Matrix representation for a solution

Question

Suppose $W_t$ is a 1-dimensional brownian motion . I have this equation : $dx_t=a.x_t.dt+b.x_t.dW_t$ so I do like this : $$\frac{dx_t}{x_t}=a.dt+b.dW_t\\y_t=\ln x_t \to dy_t=0dt+\frac{1}{x}dx+\frac{1}{2}.\frac{-1}{x^2}.(dx)^2\\ dy_t=0dt+\frac{1}{x}(a.x_t.dt+b.x_t.dW_t)+\frac{1}{2}.\frac{-1}{x^2}.(a.x_t.dt+b.x_t.dW_t)^2\\dy_t=adt+bdW_t-\frac{1}{2}(a^2dt^2+2abdt.dW_t+b^2dW_t^2)\\ dy_t=adt+bdW_t-\frac{1}{2}(0+b^2dW_t^2)\\ dy_t=adt+bdW_t-\frac{1}{2}b^2dt\\ dy_t=(a-\frac{1}{2}b^2)dt+b.dW_t\\ \to x_t=x_0.e^{\large (a-\frac{1}{2}b^2)t+b.W_t}$$ this is clear , and now my question is : When a,b are matrces (for example $2 \times2) $ how can I rewrite that operation ? Or how can I represent above solution ,when A,B are constant matrices ?($W_t$ is 1D brownian motion) $$X=\left(\begin{array}{c}x_1(t)\\ x_2(t)\end{array}\right)\\dX=A.X.dt+B.X.dW_t\\ dX=\begin{bmatrix}a & b \\c & d \end{bmatrix}.X.dt+\begin{bmatrix}a' & b' \\c' & d' \end{bmatrix}.X.dW_t\\$$ It seems simple ,but I can't go on ... because we can't write $\frac{dX}{X}$ or $X^{-1}.dX$ when $2\times1 $ matix Thanks in advanced ?

Answer 1

If you have $dX_t=AX_t\,dt+BX_t\,dW_t$, where $A$ and $B$ are $2\times 2$ real matrices, $X_t$ is a $2$-dimensional column vector and $W_t$ is a $1$-dimensional Brownian motion, then the solution is $$X_t=e^{(A-\frac12 B^2)t+BW_t}X_0,$$ where $X_0$ is the initial condition (a $2$-dimensional column vector) and the exponential of a matrix is defined here.

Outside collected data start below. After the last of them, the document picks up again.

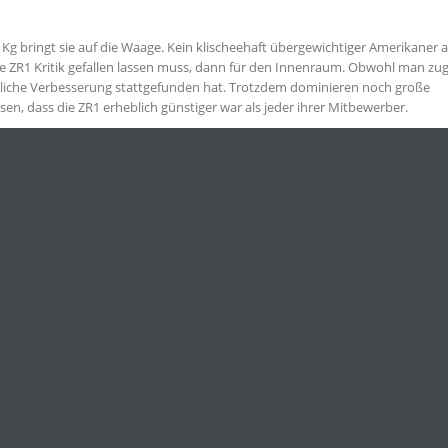
 Kg bringt sie auf die Waage. Kein klischeehaft übergewichtiger Amerikaner a
 ZR1 Kritik gefallen lassen muss, dann für den Innenraum. Obwohl man zu
liche Verbesserung stattgefunden hat. Trotzdem dominieren noch große
sen, dass die ZR1 erheblich günstiger war als jeder ihrer Mitbewerber.
ühl beschleichen, dass sie grinst. Vielleicht in Richtung europäischer Spor
s in Tennessee nicht nur etwas von Bourbon verstehen, sondern auch von Spor
 europäischen Supersportwagen nicht zu scheuen brauchte. Man kann sie durc
lock und ganz besonders der bis zum Erscheinen der C6 ZR1 schnellsten Corve
rer Vorfahren genommen, lässt erahnen wohin sich die ZR1 bewegen könnte.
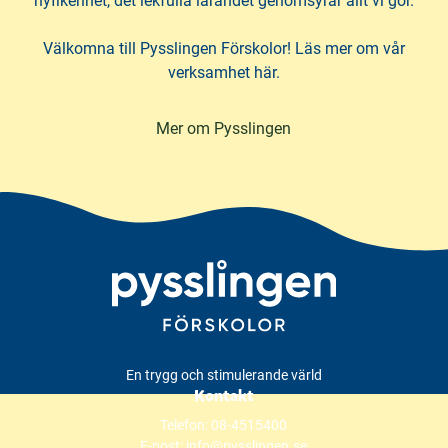
nyfikenhet, det lekfulla lärandet genomsyrar allt vi gör.
Välkomna till Pysslingen Förskolor! Läs mer om vår
verksamhet här.
Mer om Pysslingen
En trygg och stimulerande värld
Kontakt
Telefon:
08-4515400
E-post:
info@pysslingen.se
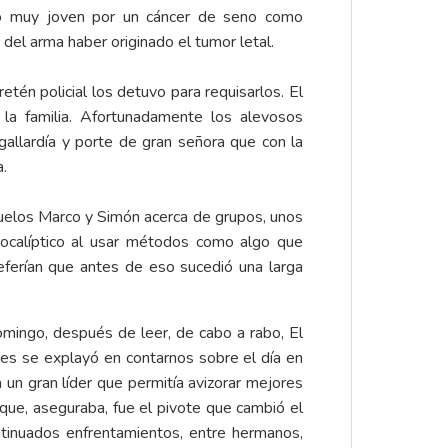
ió muy joven por un cáncer de seno como
del arma haber originado el tumor letal.
tén policial los detuvo para requisarlos. El
la familia. Afortunadamente los alevosos
 gallardía y porte de gran señora que con la
a.
buelos Marco y Simón acerca de grupos, unos
apocalíptico al usar métodos como algo que
ferían que antes de eso sucedió una larga
mingo, después de leer, de cabo a rabo, El
es se explayó en contarnos sobre el día en
un gran líder que permitía avizorar mejores
 que, aseguraba, fue el pivote que cambió el
ntinuados enfrentamientos, entre hermanos,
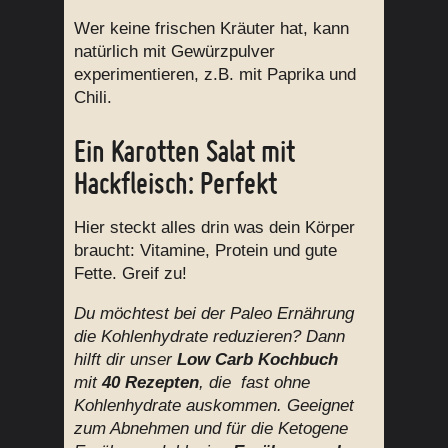
Wer keine frischen Kräuter hat, kann
natürlich mit Gewürzpulver
experimentieren, z.B. mit Paprika und
Chili.
Ein Karotten Salat mit
Hackfleisch: Perfekt
Hier steckt alles drin was dein Körper
braucht: Vitamine, Protein und gute
Fette. Greif zu!
Du möchtest bei der Paleo Ernährung
die Kohlenhydrate reduzieren? Dann
hilft dir unser
Low Carb Kochbuch
mit
40 Rezepten
, die fast ohne
Kohlenhydrate auskommen. Geeignet
zum Abnehmen und für die Ketogene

Apply Itô's formula to $f(t,W_t)=e^{(A-\frac12 B^2)t+BW_t}X_0$, using the fact that $(e^{Ct})'=Ce^{Ct}$ when $C$ is a matrix:$$f_t(t,x)=(A-\frac12 B^2)f(t,x),\quad f_x(t,x)=Bf(t,x),\quad f_{xx}(t,x)=B^2f(t,x).$$ Then $df(t,W_t)=(A\,dt+B\,dW_t)f(t,W_t)$.